A stroke is a medical emergency. It can be debilitating and even life-threatening.

According to the Centers for Disease Control and Prevention, 140,000 people in the United States have a stroke each year.

The CDC reports it is the fifth leading cause of death.

Recognizing the signs and symptoms of a stroke is crucial. Quick intervention is important to minimize brain damage and even death.

A stroke occurs when the blood supply to the brain is compromised. This can be a result of blockage in the blood vessel or if a blood vessel in the brain bursts.

If the blood supply is disrupted, the brain cannot get enough vital oxygen and nutrients, causing brain cells to die.

There are some risk factors that people cannot control to reduce their chance of having a stroke. Age, race and family history are a few examples.

The risk factors people can control include being overweight, an inactive lifestyle, use of tobacco products, or a tendency to drink heavily.

Medical conditions that increase the odds of a stroke include high blood pressure, high cholesterol, heart disease, diabetes and sickle cell. It is important to work with a primary care physician to control these conditions and/or try to eliminate them.

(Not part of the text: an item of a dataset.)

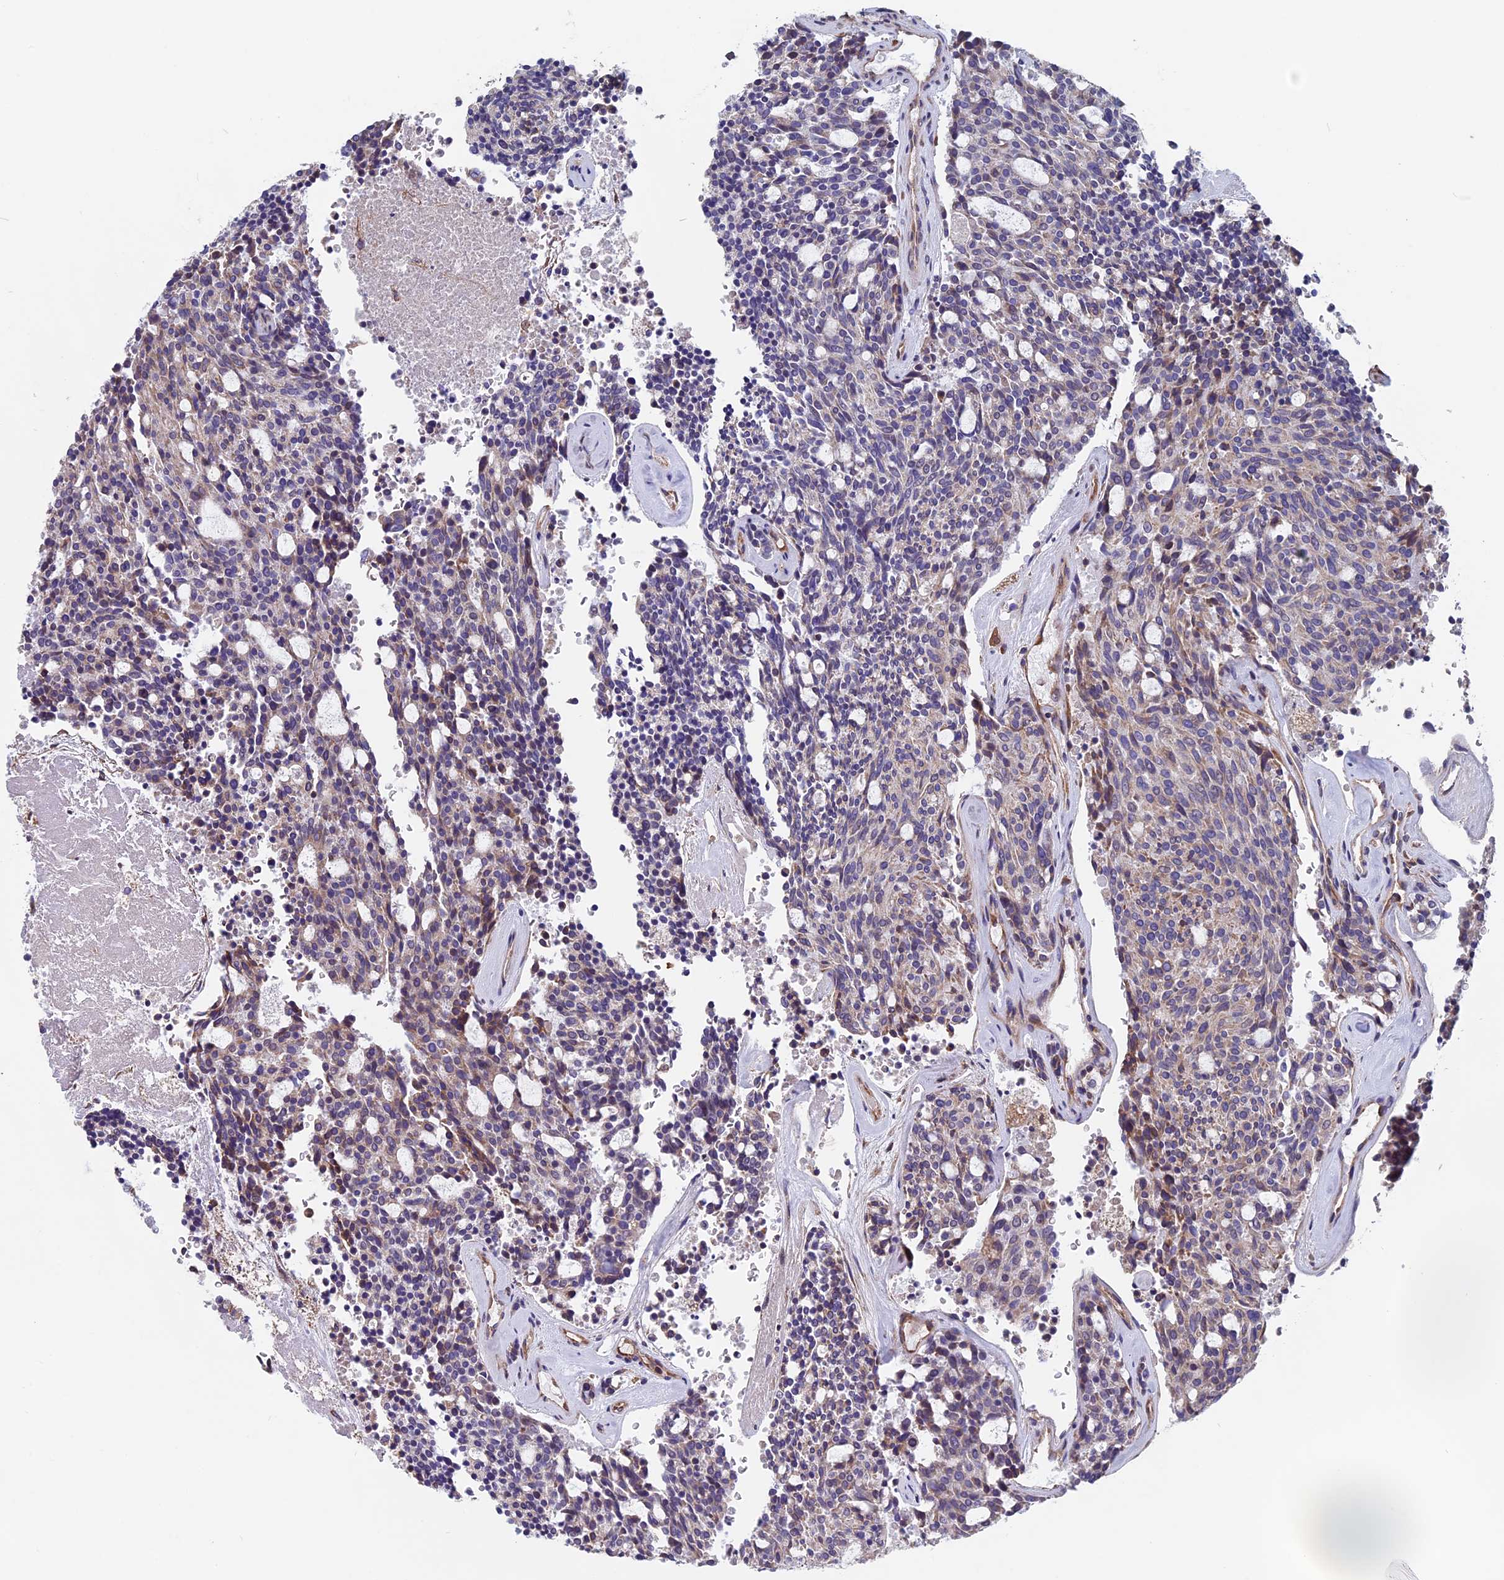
{"staining": {"intensity": "weak", "quantity": "<25%", "location": "cytoplasmic/membranous"}, "tissue": "carcinoid", "cell_type": "Tumor cells", "image_type": "cancer", "snomed": [{"axis": "morphology", "description": "Carcinoid, malignant, NOS"}, {"axis": "topography", "description": "Pancreas"}], "caption": "Immunohistochemistry histopathology image of neoplastic tissue: malignant carcinoid stained with DAB reveals no significant protein expression in tumor cells. (DAB IHC visualized using brightfield microscopy, high magnification).", "gene": "CCDC153", "patient": {"sex": "female", "age": 54}}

The best way to prevent a stroke is to make healthy lifestyle choices:

◾Get at least seven hours of quality sleep every night.

◾Eat a healthy diet and maintain a healthy weight.

◾Aim for one 150 minutes of moderate aerobic activity weekly, two to three strength training sessions weekly and 10,000 steps in your day.

◾Avoid tobacco.

◾Avoid alcohol or drink in moderation.

Know the signs and symptoms of a stroke. By knowing the signs and symptoms, people can react quickly.

Signs of stroke include:

◾Numbness, weakness or inability to move parts of the face, arms or legs, particularly on one side

◾Confusion, difficulty speaking or understanding others

◾Vision problems in one or both eyes

◾Difficulty walking, dizziness, loss of balance or lack of coordination

◾Severe headache with no cause

If you think you or someone else is having a stroke, quick action is crucial. Minutes matter to improve the outcome of a person experiencing a stroke.

Use FAST to remember the warning signs and help to know what to do:

◾F -- Face: Ask the person to smile. Does one side of the face droop?

◾A -- Arms: Ask the person to raise both arms. Does one arm drift downward?

◾S -- Speech: Ask the person to repeat a simple phrase. Is the speech slurred or strange?

◾T -- Time: If you observe any of these signs, call 911 immediately.